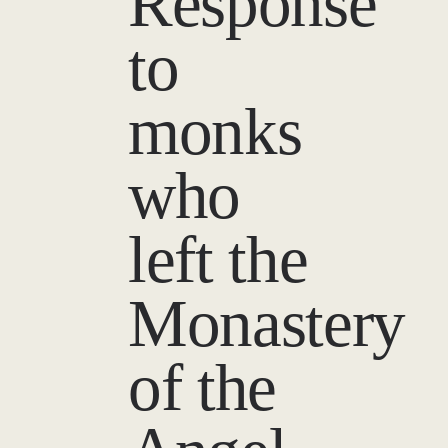
Response
to
monks
who
left the
Monastery
of the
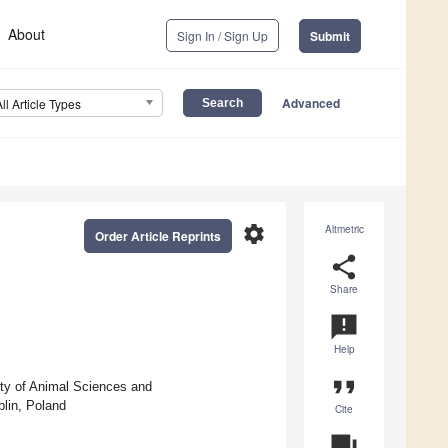
About
Sign In / Sign Up
Submit
Advanced
All Article Types
settings
Altmetric
Order Article Reprints
share
Share
announcement
Help
format_quote
ty of Animal Sciences and
blin, Poland
Cite
question_answer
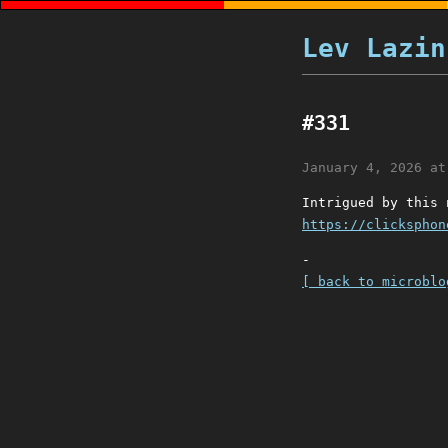
Lev Lazin
#331
January 4, 2026 at
Intrigued by this 
https://clicksphon
-
[ back to microblo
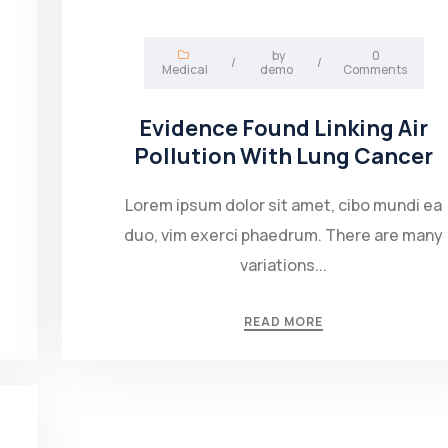
by
0
/
/
Medical
demo
Comments
Evidence Found Linking Air
Pollution With Lung Cancer
Lorem ipsum dolor sit amet, cibo mundi ea
duo, vim exerci phaedrum. There are many
variations...
READ MORE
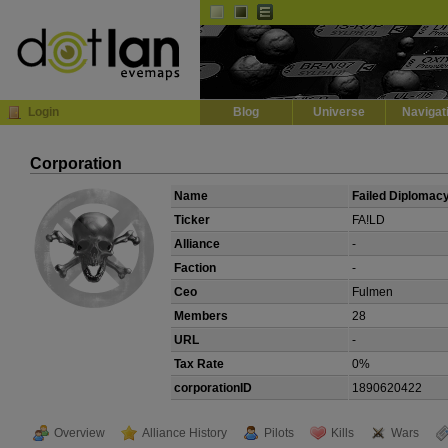
Default
Dark
EVE
InGame Browser
Login
Blog
Universe
Navigat
Corporation
Name
Failed Diplomac
Ticker
FA!LD
Alliance
-
Faction
-
Ceo
Fulmen
Members
28
URL
-
Tax Rate
0%
corporationID
1890620422
Overview
Alliance History
Pilots
Kills
Wars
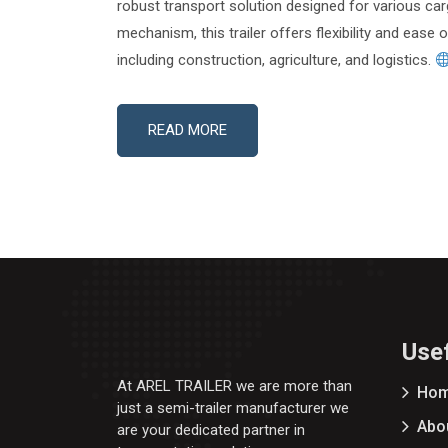
robust transport solution designed for various car
mechanism, this trailer offers flexibility and ease 
including construction, agriculture, and logistics.
READ MORE
Usef
At AREL TRAILER we are more than
Ho
just a semi-trailer manufacturer we
Abo
are your dedicated partner in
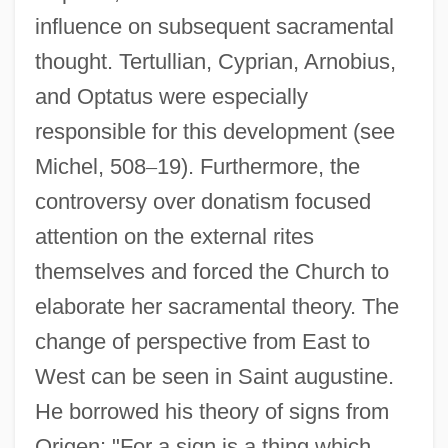
influence on subsequent sacramental
thought. Tertullian, Cyprian, Arnobius,
and Optatus were especially
responsible for this development (see
Michel, 508
–
19). Furthermore, the
controversy over donatism focused
attention on the external rites
themselves and forced the Church to
elaborate her sacramental theory. The
change of perspective from East to
West can be seen in Saint augustine.
He borrowed his theory of signs from
Origen: "For a sign is a thing which,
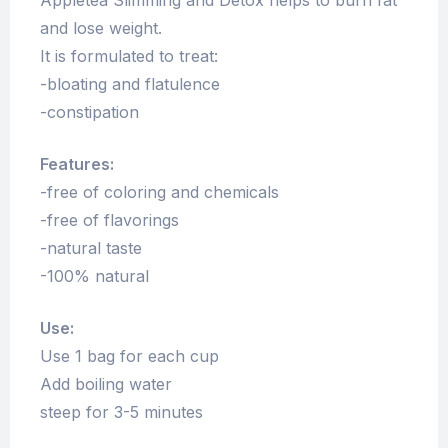
Appletea Slimming and Detox helps to burn fat
and lose weight.
It is formulated to treat:
-bloating and flatulence
-constipation
Features:
-free of coloring and chemicals
-free of flavorings
-natural taste
-100% natural
Use:
Use 1 bag for each cup
Add boiling water
steep for 3-5 minutes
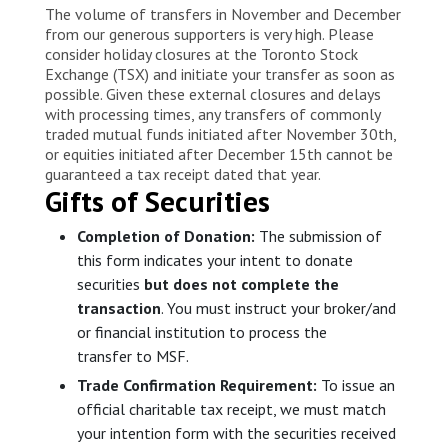
The volume of transfers in November and December
from our generous supporters is very high. Please
consider holiday closures at the Toronto Stock
Exchange (TSX) and initiate your transfer as soon as
possible. Given these external closures and delays
with processing times, any transfers of commonly
traded mutual funds initiated after November 30th,
or equities initiated after December 15th cannot be
guaranteed a tax receipt dated that year.
Gifts of Securities
Completion of Donation:
The submission of
this form indicates your intent to donate
securities
but does not complete the
transaction
. You must instruct your broker/and
or financial institution to process the
transfer to MSF.
Trade Confirmation Requirement:
To issue an
official charitable tax receipt, we must match
your intention form with the securities received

········

About this exercise: Everything in the listing except the pictures must come back exactly as written.

Finished task:
Response
to
monks
who
left the
Monastery
of the
About
Sign In / Sign Up
Submit
Advanced
All Article Types
settings
Altmetric
Order Article Reprints
share
Share
announcement
Help
format_quote
ty of Animal Sciences and
blin, Poland
Cite
question_answer
Lev Lazin
#331
January 4, 2026 at
Intrigued by this 
https://clicksphon
-
[ back to microblo
by
0
/
/
Medical
demo
Comments
Evidence Found Linking Air
Pollution With Lung Cancer
Lorem ipsum dolor sit amet, cibo mundi ea
duo, vim exerci phaedrum. There are many
variations...
READ MORE
Default
Dark
EVE
InGame Browser
Login
Blog
Universe
Navigat
Corporation
Name
Failed Diplomac
Ticker
FA!LD
Alliance
-
Faction
-
Ceo
Fulmen
Members
28
URL
-
Tax Rate
0%
corporationID
1890620422
Overview
Alliance History
Pilots
Kills
Wars
robust transport solution designed for various car
mechanism, this trailer offers flexibility and ease 
including construction, agriculture, and logistics.
READ MORE
Usef
At AREL TRAILER we are more than
Ho
just a semi-trailer manufacturer we
Abo
are your dedicated partner in
influence on subsequent sacramental
thought. Tertullian, Cyprian, Arnobius,
and Optatus were especially
responsible for this development (see
Michel, 508
–
19). Furthermore, the
controversy over donatism focused
attention on the external rites
themselves and forced the Church to
elaborate her sacramental theory. The
change of perspective from East to
West can be seen in Saint augustine.
He borrowed his theory of signs from
Origen: "For a sign is a thing which,
Appletea Slimming and Detox helps to burn fat
and lose weight.
It is formulated to treat:
-bloating and flatulence
-constipation
Features:
-free of coloring and chemicals
-free of flavorings
-natural taste
-100% natural
Use:
Use 1 bag for each cup
Add boiling water
steep for 3-5 minutes
The volume of transfers in November and December
from our generous supporters is very high. Please
consider holiday closures at the Toronto Stock
Exchange (TSX) and initiate your transfer as soon as
possible. Given these external closures and delays
with processing times, any transfers of commonly
traded mutual funds initiated after November 30th,
or equities initiated after December 15th cannot be
guaranteed a tax receipt dated that year.
Gifts of Securities
Completion of Donation:
The submission of
this form indicates your intent to donate
securities
but does not complete the
transaction
. You must instruct your broker/and
or financial institution to process the
transfer to MSF.
Trade Confirmation Requirement:
To issue an
official charitable tax receipt, we must match
your intention form with the securities received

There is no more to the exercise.